The wonders of vitamin D continue to amaze me as study after study links low vitamin D levels to poor health and vitamin D supplementation and optimal vitamin D levels to good health. This holds true in children and teens as well.

In two studies recently presented at The Endocrine Society’s Annual Meeting, vitamin D again proved its importance to health during youth. In one study, researchers found that vitamin D deficiency was linked to the early development of puberty in girls, suggesting that vitamin D supplementation may help to delay early puberty in these children.

Among 110 girls between the ages of 7 and 10, 35 had reached puberty early (before the age of 8). Of those girls, 44 percent had severe vitamin D deficiency compared to only 21 percent of the girls who had reached puberty at a normal age.  “Our results suggest that vitamin D may inhibit early pubertal onset and/or the rapid progression of puberty,” stated Sim Sum Kim, MD, PhD, lead researcher.

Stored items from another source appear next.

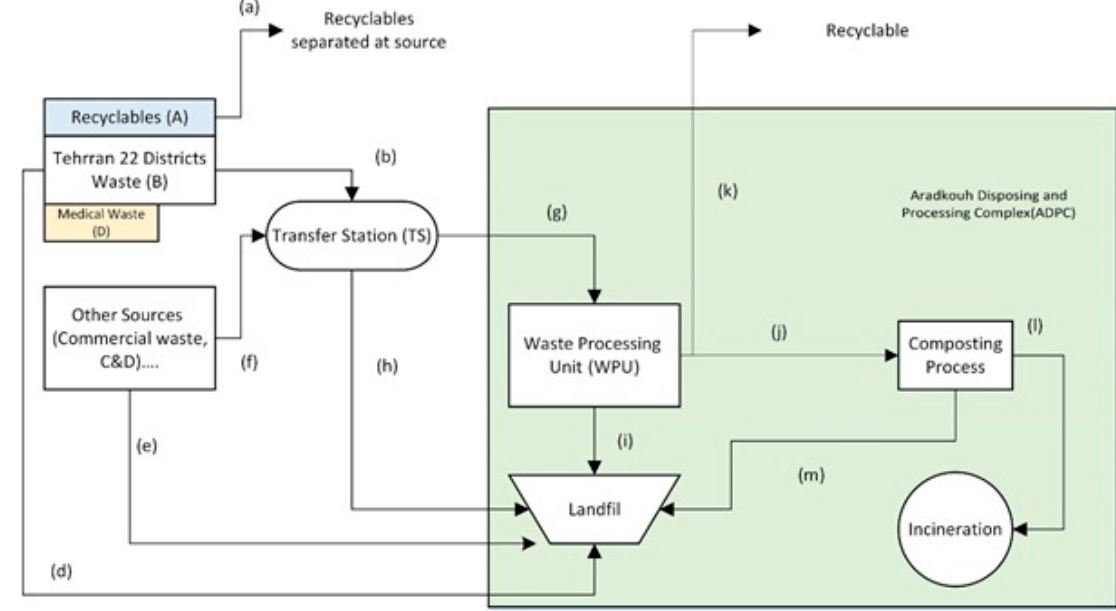
Figure 1. Waste management flow in Tehran (letters (a)–(k); Adopted from Malmir et al. [20].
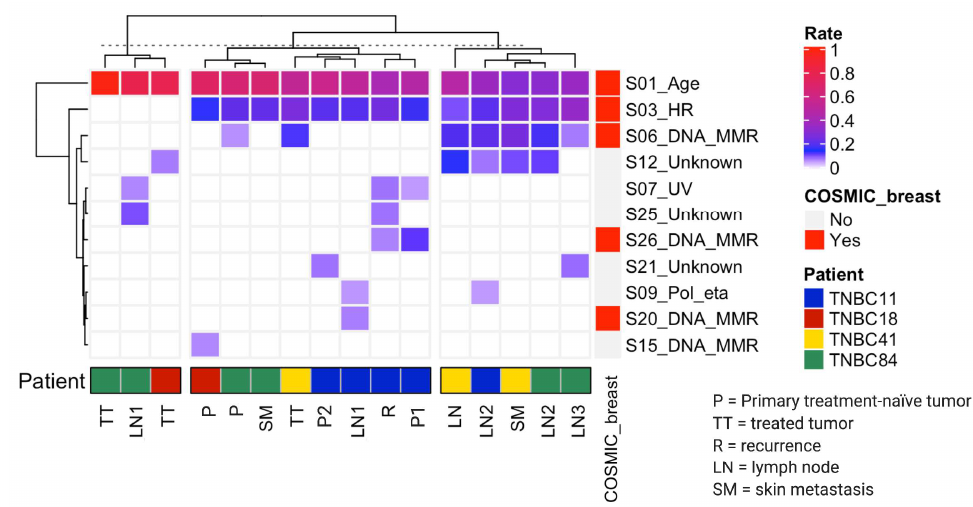
Figure 3. Mutational signature profile in TNBC patients. The samples are ordered according to the hierarchical grouping by mutational signature composition described above. The band of COSMIC breast describes the signatures found in the database of COSMIC Sanger, and the color palette shows the frequency of signatures in each sample. Rate is expressed as the relative frequency of the mutations associated with the corresponding signature. Mutational signatures previously identified in breast cancer samples in the COSMIC database are shown in red boxes. Patients are color-coded as in Figure 2. The tissue origin of the sample is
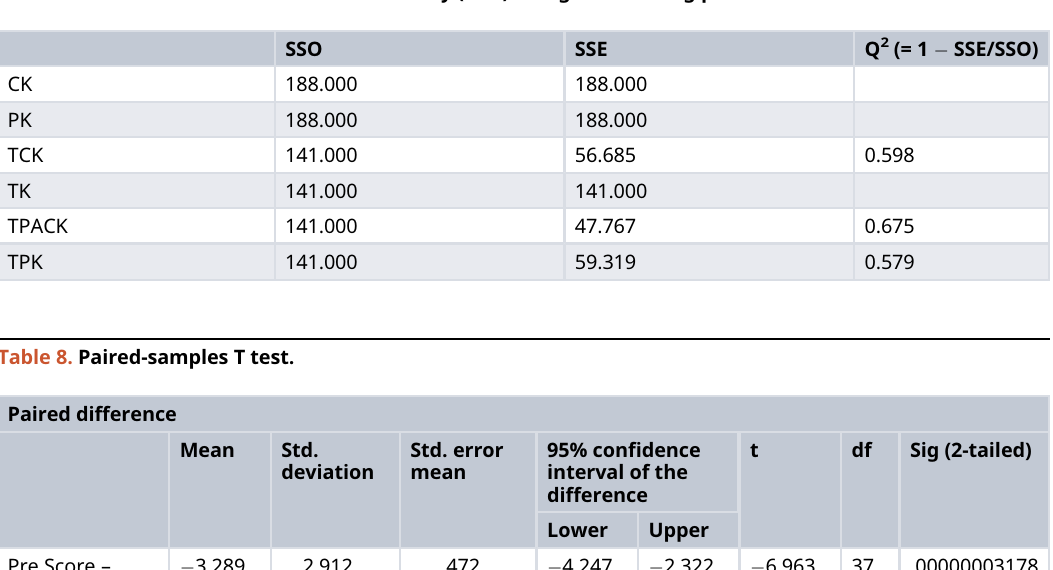
Table 7. Construct cross-validated redundancy (CVR) Using blindfolding procedure.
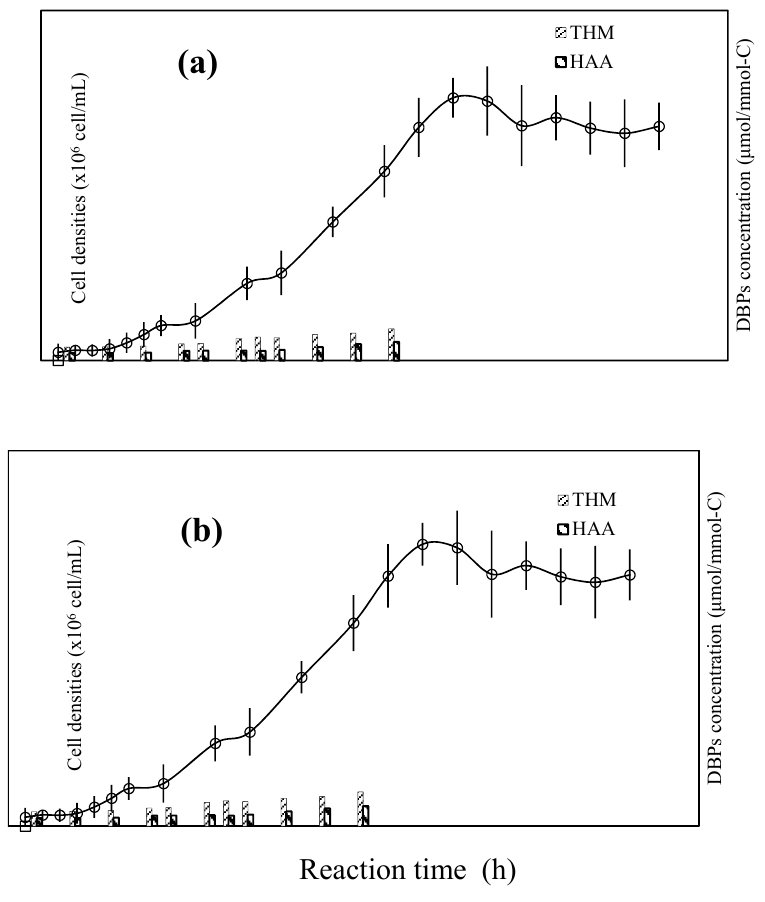
Figure 9. Formation potential of DBPs during all growth phases of cyanobacteria cultures. ( a ) Microcystis aeruginosa , ( b ) Oscillateria tenuisa .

In the second study, 54 out of 86 studied children 10 to 18 years were overweight or obese. The researchers found that the higher the obesity, the higher the level of leptin and the lower the levels of adiponectin and vitamin D. Obese youth also had higher levels of allergy and inflammation markers that the researchers concluded, “seemed to depend on the vitamin D deficiency seen in the more obese patients, leading us to conclude that the increased risk for allergy in obesity may be mediated by vitamin D to some degree.”

These results are not surprising, given the vast number of conditions linked to vitamin D deficiency. It is my hope that doctors begin to test vitamin D levels at every age and stage of health to help make sure people are optimizing their vitamin D intake. Our health—and our children’s health—depends on it.